Fragmented and sectional struggles are the best gifts the bosses can have, because they are the best ways to divide us. This is the policy adopted so far by the myriad of small and large trade unions, from more or less institutionalised, centralised ones to the self-styled radical and ‘rank and file’ unions (cobas), whose real management is not controlled through any workers’ direct decision-making, and whose real practice remains that of doing deals, accepting in fact the capitalist economic and social framework.
We say to the workers: if we are forced to deal with those who exploit and oppress us, we must do so only after we have taken the path of authentic class struggle, outside and against any practice of negotiation with the enemy (the boss) or union demands which have the same aim. We have to set up non-union delegated bodies really representing the rank and file workers in struggle. It will be the workers’ mandate which will decide on any eventual negotiation. This will rule out by default any measures aimed at dividing the class (partial layoffs, selective wage increases, measures to "save" other jobs etc.).
Capitalism maintains, and will always maintain, its dominion over workers as long as it is able to convince them that the organisation of work based on the system of wage labour can’t be changed.
We know that this is not the case. Another world is possible and necessary.
Those who work, those who support and run everything in society must direct it politically. Its infernal operating mechanism exclusively aimed at the profit of the few produced on the backs of many has to go. Capitalism everywhere has to be destroyed politically in order to build true communist society.
All power to the working class!
Il Partito Comunista Internazionalista (Battaglia Comunista)
1 February 2018
Instead of the conservative motto, "A fair day’s wage for a fair day’s work!", workers should write on their banners the revolutionary slogan: "Abolition of the wages system!".
Marx, Wages, Prices and Profit, 1865
For related articles on rank and file unions see leftcom.org
10 February 2018
- 1Latin for “your death, my life”.
- 2Introduced in 1997 to make it easier for employers to sack workers.
- 3Named after Marco Biagi, labour adviser to the right wing Government of Berlusconi.

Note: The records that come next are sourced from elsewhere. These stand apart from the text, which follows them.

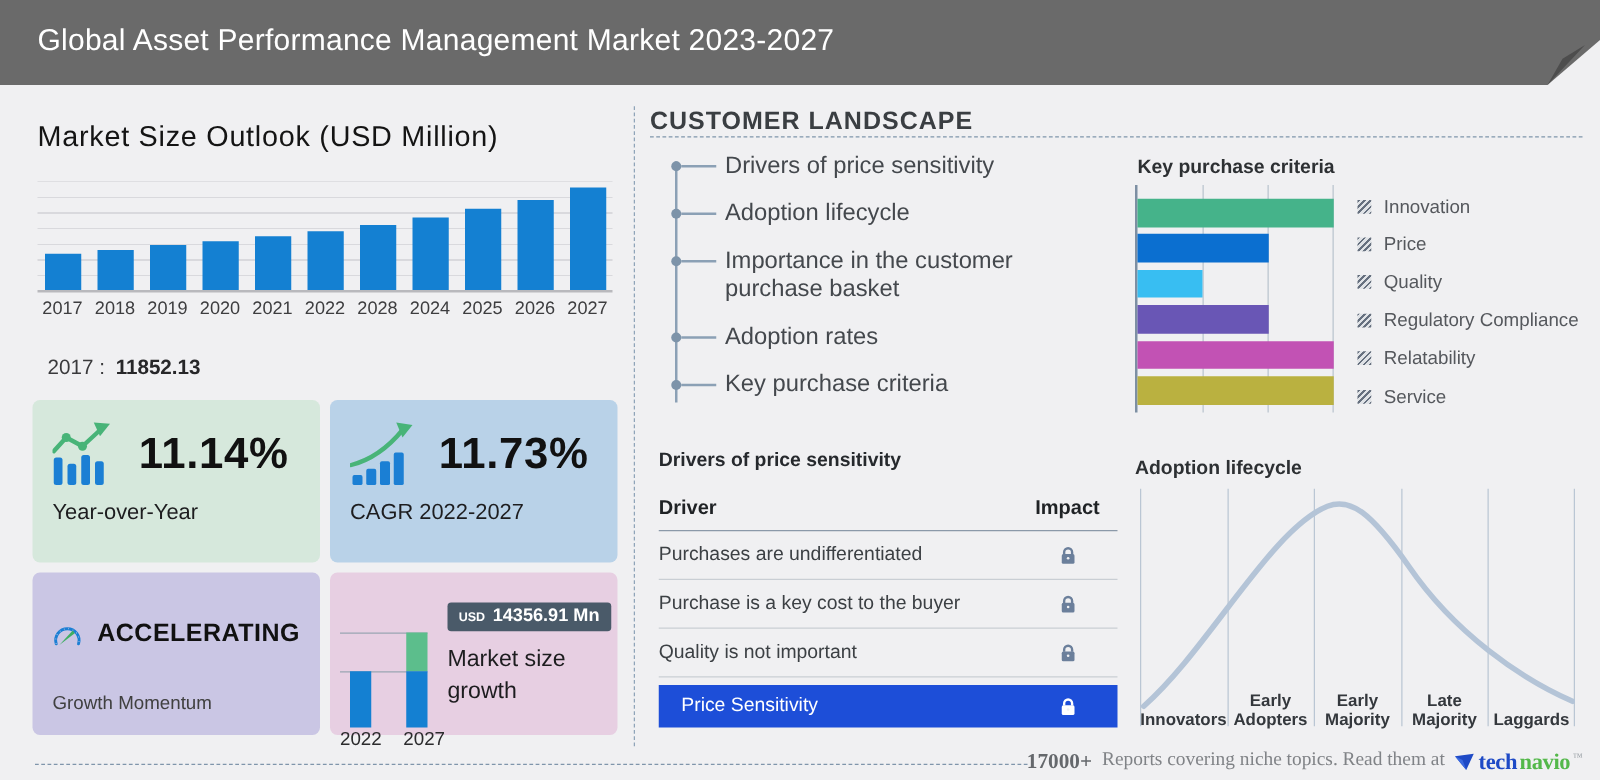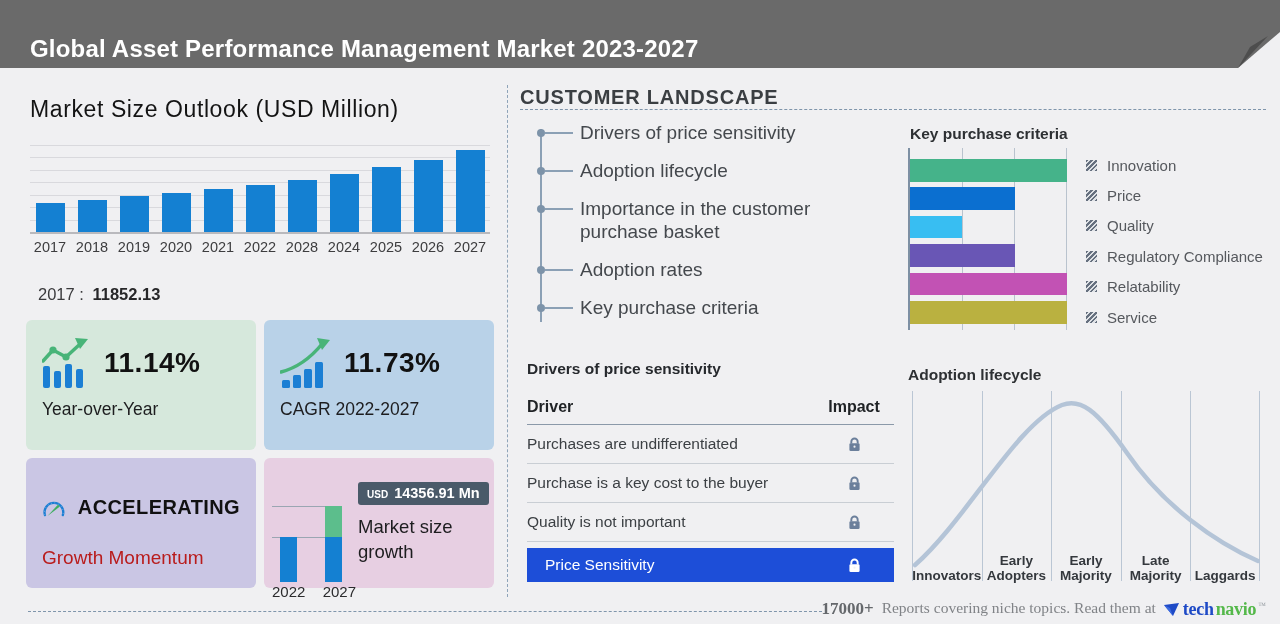--- a/index.html
+++ b/index.html
@@ -14,8 +14,8 @@
   
   .header { position:absolute; left:0; top:0; width:1280px; height:68px; background:#6a6a6a; }
   .header-title {
-    position:absolute; left:30px; top:16px; line-height:66px;
-    font-size:24px; font-weight:700; color:#ffffff; letter-spacing:0.2px;
+    position:absolute; left:30px; top:0; line-height:66px;
+    font-size:24px; font-weight:400; color:#ffffff; letter-spacing:0.2px;
   }
   .fold-svg { position:absolute; right:0; top:0; }
 

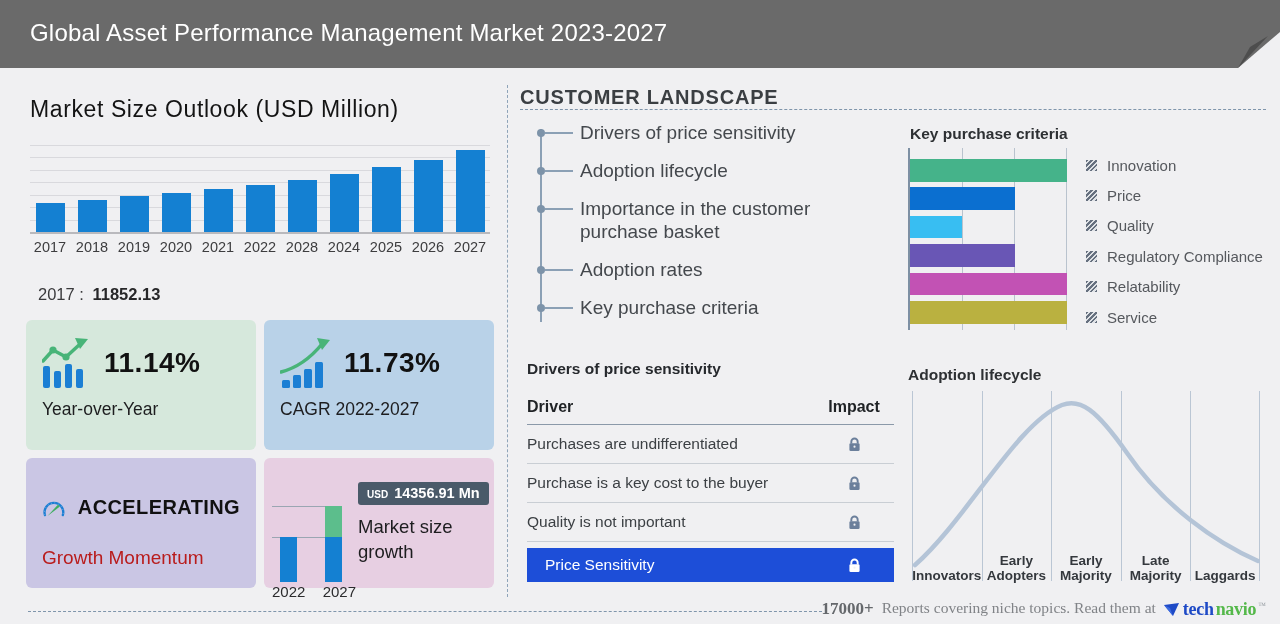--- a/index.html
+++ b/index.html
@@ -42,7 +42,7 @@
   .card-purple { background:#cac6e4; }
   .card-pink { background:#e7cfe2; }
   .icon-row { display:flex; align-items:center; gap:12px; }
-  .big-num { font-size:28px; font-weight:700; color:#111; letter-spacing:0.5px; }
+  .big-num { font-size:35px; font-weight:700; color:#111; letter-spacing:0.5px;margin-left:7px; }
   .card-label { margin-top:8px; font-size:17.5px; color:#1d1d1f; line-height:23px; }
   .accel-word { font-size:20px; font-weight:700; color:#111; letter-spacing:0.4px; }
   .momentum-label { margin-top:17px; font-size:19px; color:#b91c1c; }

He was gunned down by the “new Red Brigades” in Bologna in 2002. The law which bears his name made it easier to sack workers, and passed the task of matching workers to jobs from the state to private agencies. It was passed in 2003. All in the name of the “flexibility” of the labour market.
- 4Adopted in 2014 by the Democratic Party’s Matteo Renzi to the universal applause of the IMF and Italian capital. It also promotes “labour flexibility” by making it easier to change workers’ contracts and sack people as well as reduce the old system for helping those laid off.